A week ago an email database of mine disappeared.
Gone from the server, no clear explanation of how it happened other than an unfortunate glitch in the process of moving my website/blog from one server to another. That’s reason enough to warrant freaking out (or appeal to the Russians for help) but what kept me sane was my suspicion that all was not lost since those very emails exist on my laptop via a desktop app.
That’s not to say I haven’t had a sleepless night or two figuring out how to save a retrievable backup of the emails. In the best of all possible worlds, emails backed up from one database waltz smoothly into another. More often than not, the transition requires a little tech support even for a reasonably tech-savvy woman like me.

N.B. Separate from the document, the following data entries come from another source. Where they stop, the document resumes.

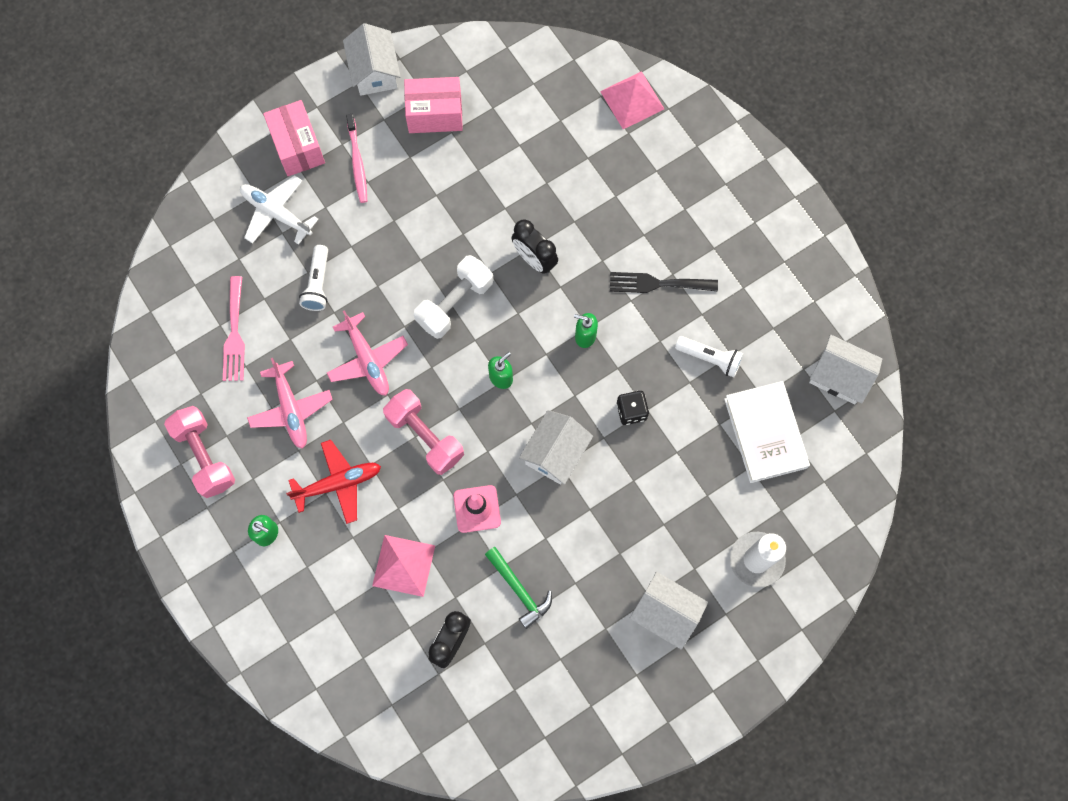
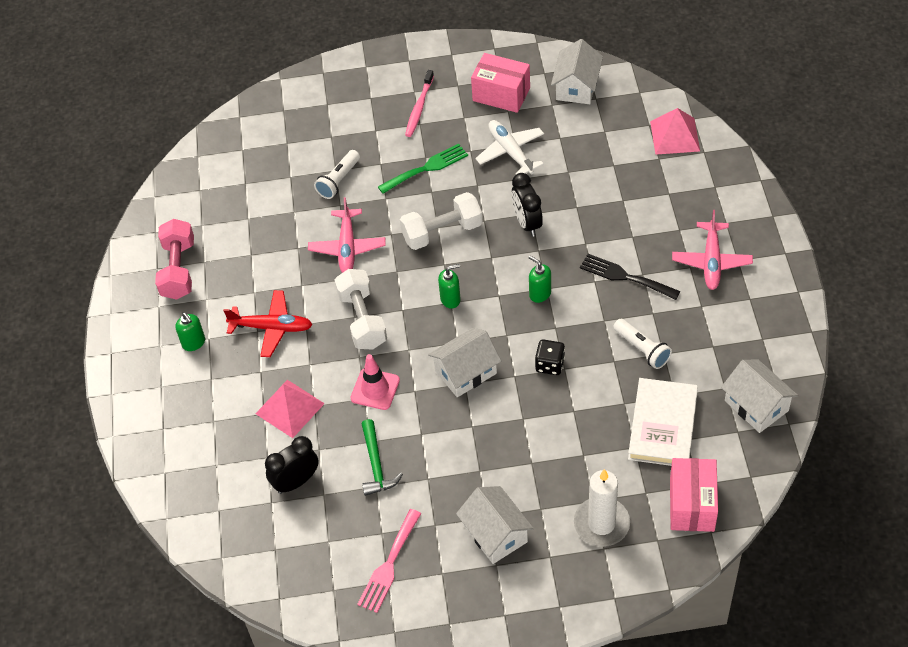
camera: 30 degrees right, 20 degrees down
(234, 334) = (252, 193): pink fork -> pink fork (389, 565)
(276, 213) = (334, 122): white plane -> white plane (510, 152)
(291, 409) = (265, 261): pink plane -> pink plane (711, 261)
(297, 147) = (377, 82): pink box -> pink box (691, 504)
(374, 71) = (469, 50): white house -> white house (576, 87)
(402, 233) = (427, 168): none -> green fork
(425, 436) = (362, 319): pink dumbbell -> white dumbbell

Yet a funny thing happens along the way. You look at your inbox and ask yourself: how do I have thousands of emails? A file cabinet filled with letters would likely be thinned down from time to time. But emails—received, read, flagged, sent, discarded—find their way into that deceptive out-of-sight/out-of-mind compartment of our brains.
Until one day a potential disaster forces your hand. Maybe you saved a bunch of emails for a good reason back in 2014. Or maybe you just didn’t give it that much thought. They don’t take up space after all.
And maybe it’s a hedge against that once-in-a-blue-moon moment when there’s an email you absolutely need to unearth and you simply can’t rest until you do. Why that particular email is so important is beside the point.
We all hate losing things. We all resent the feeling of vulnerability that kicks in when the very technology that has been such a good friend begins to give us pause.
Pause is a perfect word for the moment, once in a blue moon the most exquisite of tropes. There’s nothing necessarily blue about a blue moon, even if it’s riddled with everything the color evokes. Melancholy comes to mind. Elvis may have defined the song, but Cowboy Junkies took it to another level.
Powder blue. Dusk blue. Midnight blue.
Sky blue. Ice blue. Cerulean.
Yves Klein blue.
The blue of distance that Rebecca Solnit writes about so evocatively.
More than a color, it’s a mood, a state of mind. In a recent Brainpickings roundup, Maria Popova characterizes it as “a symbol, a state of being, a foothold to the most lyrical and transcendent heights of the imagination.”
Listen to the blues as much as I do and you’d be hard put to disagree. What genre of music is as riddled with sexuality, sensuality, vulnerability? Not to mention the cultural undertones it embodies.
There’s a thread here, and vulnerability may be its epicenter.
Who isn’t feeling vulnerable these days, what with the Manchurian Candidate occupying the Oval Office?
Last week brought me a riveting poem by Terrance Hayes via The New Yorker.
things got terribly ugly incredibly quickly
things got ugly embarrassingly quickly
actually things got ugly unbelievably quickly
honestly things got ugly seemingly infrequently
initially things got ugly ironically usually
awfully carefully things got ugly unsuccessfully
occasionally things got ugly mostly painstakingly
quietly seemingly things got ugly beautifully
infrequently things got ugly sadly especially
frequently unfortunately things got ugly
increasingly obviously things got ugly suddenly
embarrassingly forcefully things got really ugly
regularly truly quickly things got really incredibly
ugly things will get less ugly inevitably hopefully
Last week also brought me to Springsteen on Broadway via Netflix. As a longtime Bruce fan, I resisted the impulse to get tickets when the show had its Broadway run. The intimacy of a solo performance struck me as out of character with the nature of the large venue. The price of a ticket to be up close enough struck me as out of sync with a performer who prides himself on being a working class hero. More to the point, nothing will ever come close to having seen him in his up-and-coming days at a small club, the Bottom Line, NYC.
Streaming the show, via Netflix, on a large-screen television, was the way it was meant to be seen for fans like me. The vulnerability of the man behind the music shines through as he takes us through his life, via excerpts/adaptations from his wonderful memoir and the songs he sings.
This week brought me to “Sonny’s Blues,” a masterful James Baldwin story in which music becomes a catalyst for a moment of transcendence between two estranged brothers. The fragile reconciliation that unfolds in the course of the story brings the brothers to a new understanding of each other.
“Sonny’s fingers filled the air with life, his life. But that life contained so many others. And Sonny went all the way back, he really began with the spare, flat statement of the opening phrase of the song. Then he began to make it his. . . . I seemed to hear with what burning he had made it his, with what burning we had yet to make it ours.”
All of which has me thinking that maybe, just maybe, the things we hold onto are the ones most in need of being let go. Even if it takes a blue moon to realize it.